As for additional details pertinent to the present invention, materials and manufacturing techniques may be employed as within the level of those with skill in the relevant art. The same may hold true with respect to method-based aspects of the invention in terms of additional acts commonly or logically employed. Also, it is contemplated that any optional feature of the inventive variations described may be set forth and claimed independently, or in combination with any one or more of the features described herein. Likewise, reference to a singular item, includes the possibility that there are plural of the same items present. More specifically, as used herein and in the appended claims, the singular forms “a,” “and,” “said,” and “the” include plural referents unless the context clearly dictates otherwise. It is further noted that the claims may be drafted to exclude any optional element. As such, this statement is intended to serve as antecedent basis for use of such exclusive terminology as “solely,” “only” and the like in connection with the recitation of claim elements, or use of a “negative” limitation. Unless defined otherwise herein, all technical and scientific terms used herein have the same meaning as commonly understood by one of ordinary skill in the art to which this invention belongs. The breadth of the present invention is not to be limited by the subject specification, but rather only by the plain meaning of the claim terms employed.

Claims

1. An ultrasound probe, comprising: a probe body housing a transducer array comprising a plurality of transducers arranged in a concave shape, the transducer array being configured to transmit unfocused two-dimensional ultrasound waveforms into tissue;one or more precision position sensors located in the probe body, the precision position sensors being configured to record position information during transmission of the unfocused two-dimensional ultrasound waveforms;at least one processor configured to establish a transmit aperture of the transducer array spaced apart from a receive aperture of the transducer array, wherein the transmit aperture and receive aperture are not in a common scan plane, the at least one processor being further configured to generate 3D ultrasound imaging datasets based on the unfocused two-dimensional ultrasound waveforms and the position information.

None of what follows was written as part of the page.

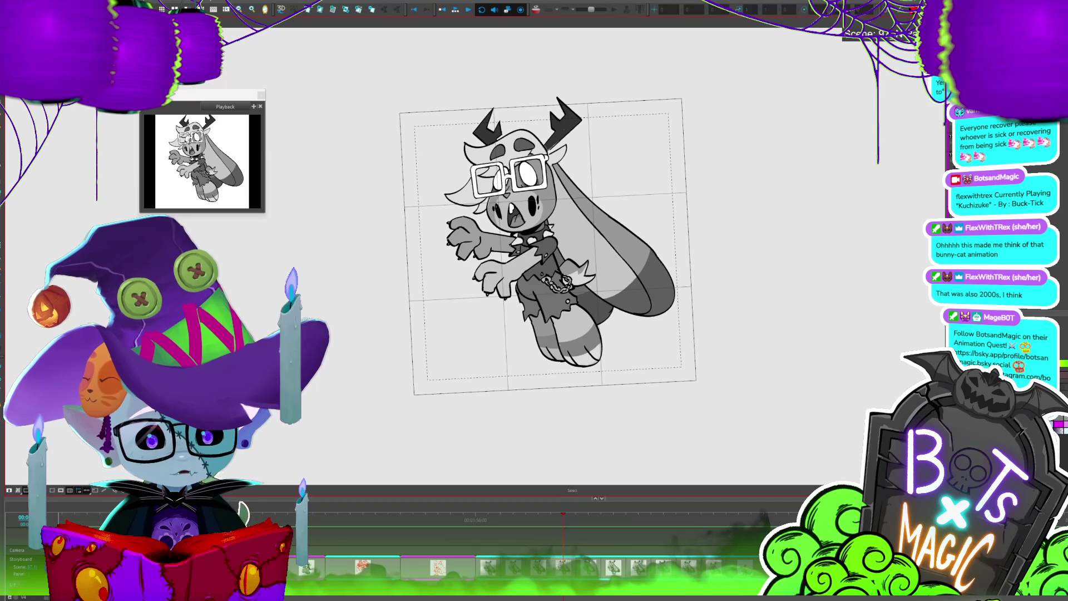
Select the long ears on this pose, rotate them slightly, and flip neighbouring frames to check the swing
click(636, 333)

2. The ultrasound probe of claim 1, wherein the 3D ultrasound imaging datasets are produced by rocking the probe body on a patient's skin.

3. The ultrasound probe of claim 1, wherein the at least one processor is configured to correct for speed of sound incongruences in the tissue.

4. The ultrasound probe of claim 1, wherein the transmit aperture and the receive aperture are separated by a distance of 10 cm or greater.

5. The ultrasound probe of claim 1, wherein the at least one processor is configured to increase an angle between the transmit aperture and the receive aperture to improve resolution.